Action sanitaire et sociale

L’action sociale est la principale compétence des départements, celle à laquelle ils consacrent près des deux-tiers de leurs dépenses de fonctionnement. Notre département où les inégalités sont fortes peut et doit être exemplaire dans ce domaine.
Nous voulons lutter contre les inégalités sociales et accompagner les personnes en situation de précarité, particulièrement au sortir de la crise de la Covid qui a fragilisé des populations déjà très malmenées par la vie.

Renforcer les moyens d’accompagnement
pour les plus fragiles

  • redonner des moyens humains au pôle solidarités pour faciliter l’accès aux aides sociales et permettre un véritable accompagnement des personnes qui en ont besoin,
  • améliorer la prise en charge du handicap et de la dépendance, logement adapté, aide à l’autonomie et à l’emploi, soutien des aidants,
  • mettre en place, ou les soutenir financièrement lorsqu’ils existent, des services de proximité pour accompagner les personnes dépendantes à domicile : fourniture de repas, aide à la gestion du quotidien, tournées médicales récurrentes,
  • investir dans le logement social et renforcer les capacités d’hébergement collectif et l’habitat inclusif,
  • développer une politique d’insertion et de soutien aux demandeurs d’emploi en lien avec le potentiel économique du département,
  • au sortir de la crise sanitaire, instaurer un dispositif exceptionnel d’aide pour le paiement des loyers,
  • accompagner les étudiants qui sont en grande difficulté : aide aux logement, aide alimentaire en complément de celles déjà données par des associations, accompagnement psychologique et psychiatrique.
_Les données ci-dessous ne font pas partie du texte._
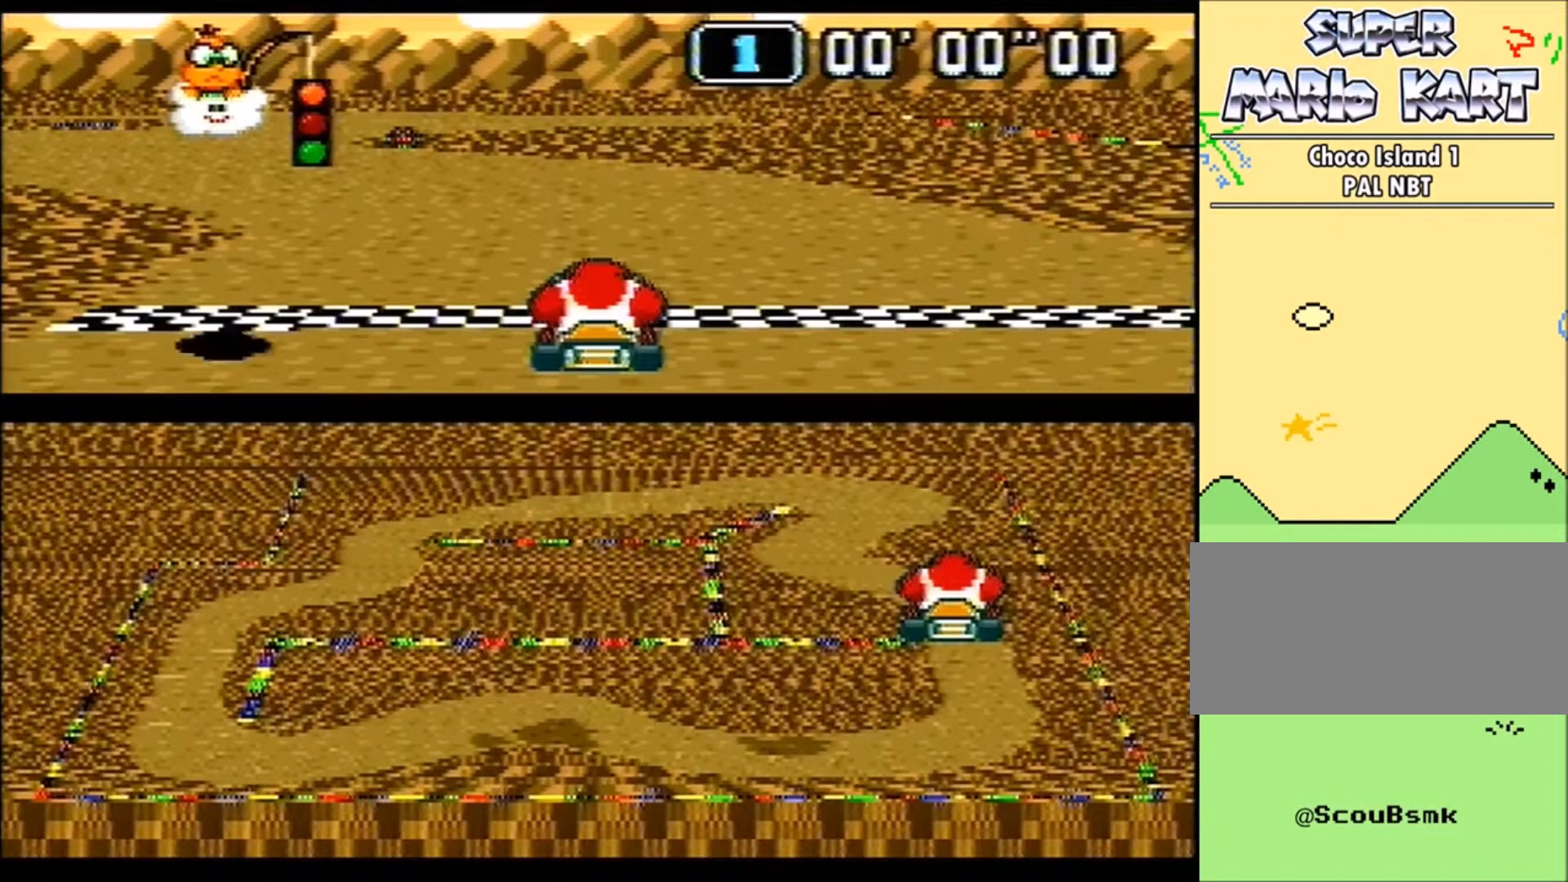
{"buttons": ["B"], "events": []}
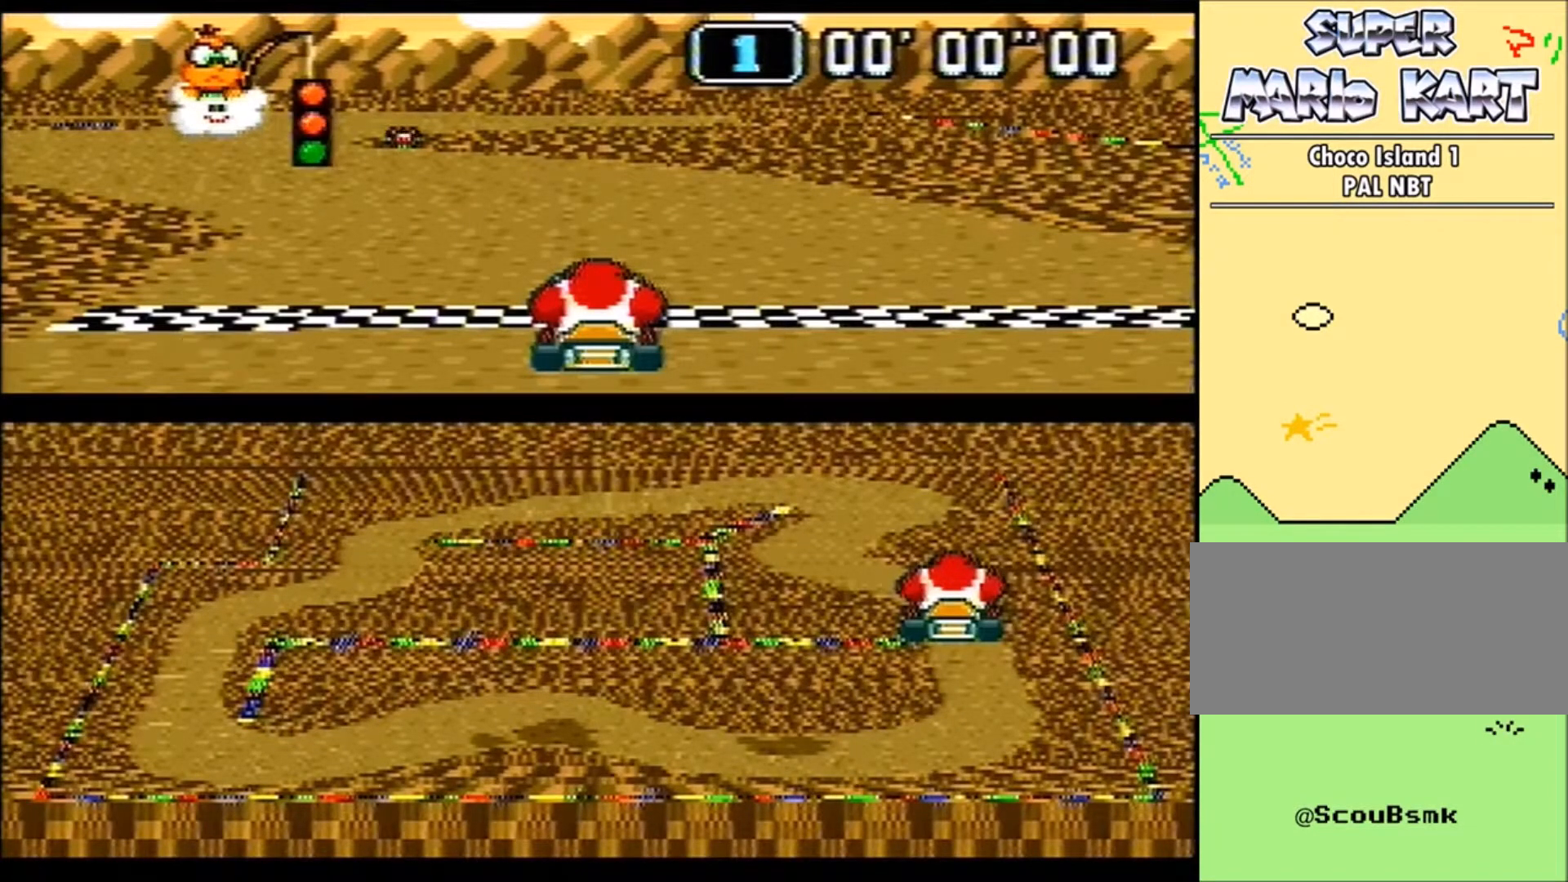
{"buttons": ["B"], "events": []}
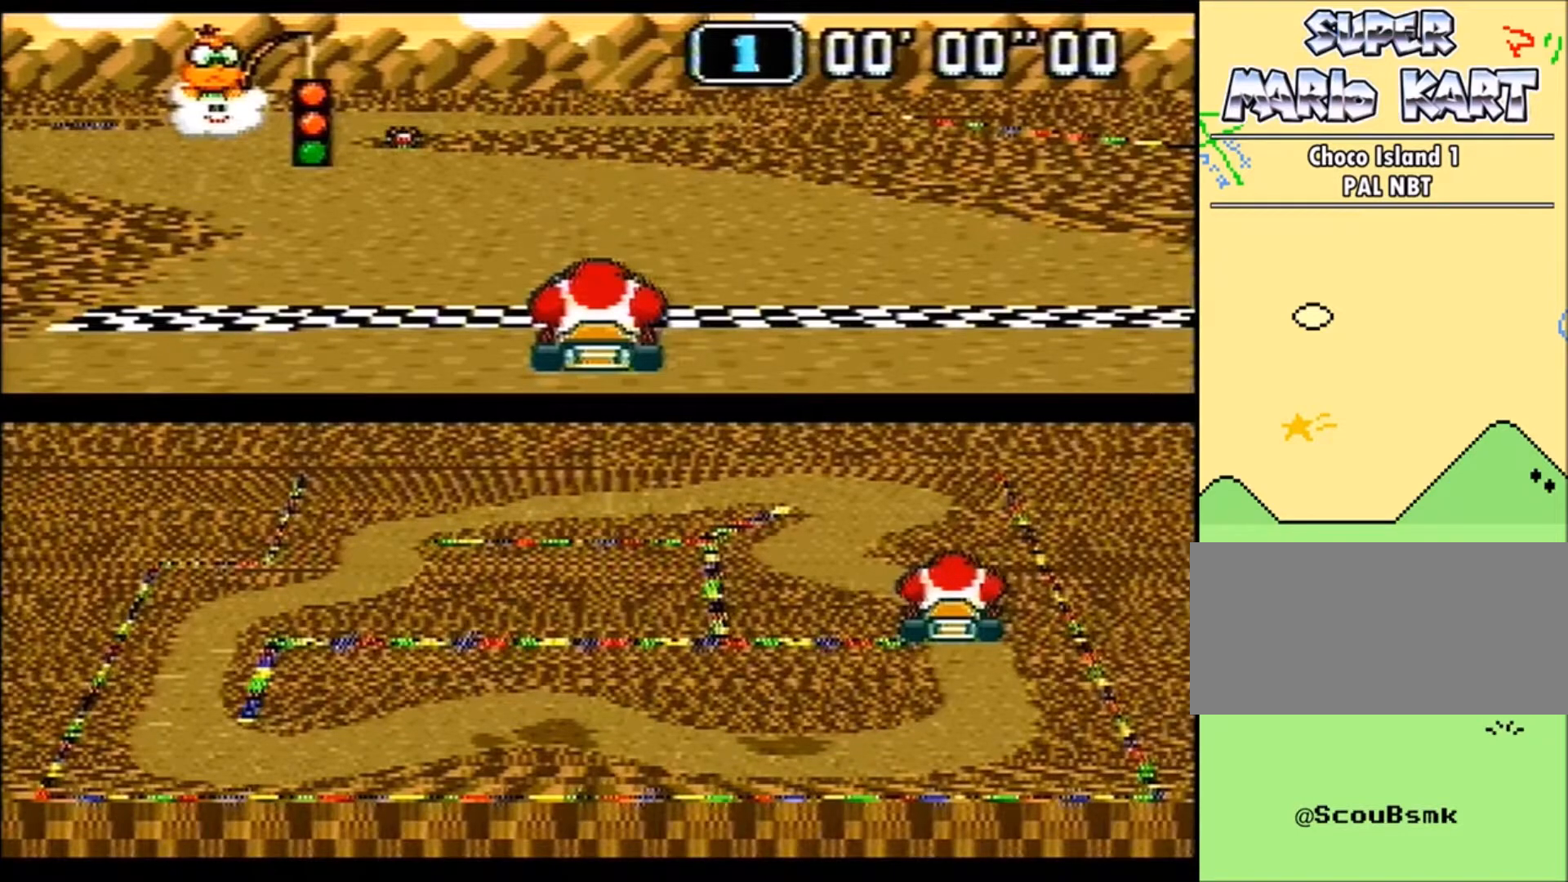
{"buttons": ["B"], "events": []}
Répondre aux besoins des enfants, des jeunes et des familles

  • porter une politique globale pour la jeunesse, et particulièrement les jeunes qui lui sont confiés : soutien aux études, logement, aide à la recherche d’emploi,
  • soutenir les victimes de violences intra-familiales et les associations qui les aident,
  • créer des lieux d’accueil et d’écoute sans rendez-vous et anonymes pour les jeunes en situation de danger, mal-être, en conflit familial ou scolaire,
  • développer les hébergements destinés à l’accueil des personnes victimes d’accidents de la vie, femmes battues, victimes d’expulsion, jeunes en détresse, divorces difficiles, addictions…
  • renforcer l’aide sociale à l’enfance (ASE) afin de mieux protéger les jeunes qui lui sont confiés : recrutement et formation d’intervenants spécialisés, de référents éducatifs, de référents professionnels et d’assistants familiaux,
  • soutenir financièrement les associations qui assurent l’accueil et le suivi des jeunes confiés à l’ASE, notamment les jeunes migrants,
  • mettre fin à l’hébergement hôtelier, créer des places en foyer et un village d’enfants permettant de ne pas séparer les fratries.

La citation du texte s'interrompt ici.